▶ Supplied information
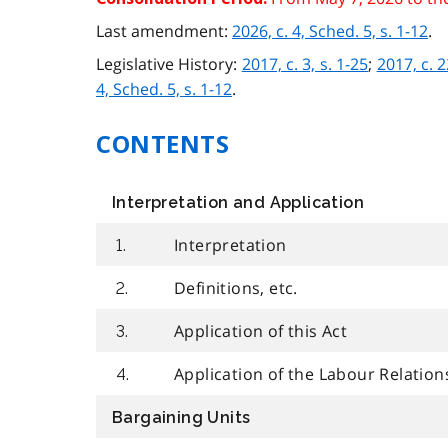
Last amendment:
2026, c. 4, Sched. 5, s. 1-12
.
Legislative History:
2017, c. 3, s. 1-25
;
2017, c. 2
4, Sched. 5, s. 1-12
.
CONTENTS
Interpretation and Application
Interpretation
1.
Definitions, etc.
2.
Application of this Act
3.
Application of the Labour Relation
4.
Bargaining Units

▶ Try it
Please copy each line from the material above in which the string "Application" appears.

▶ Response to this exercise
Interpretation and Application
Application of this Act
Application of the Labour Relation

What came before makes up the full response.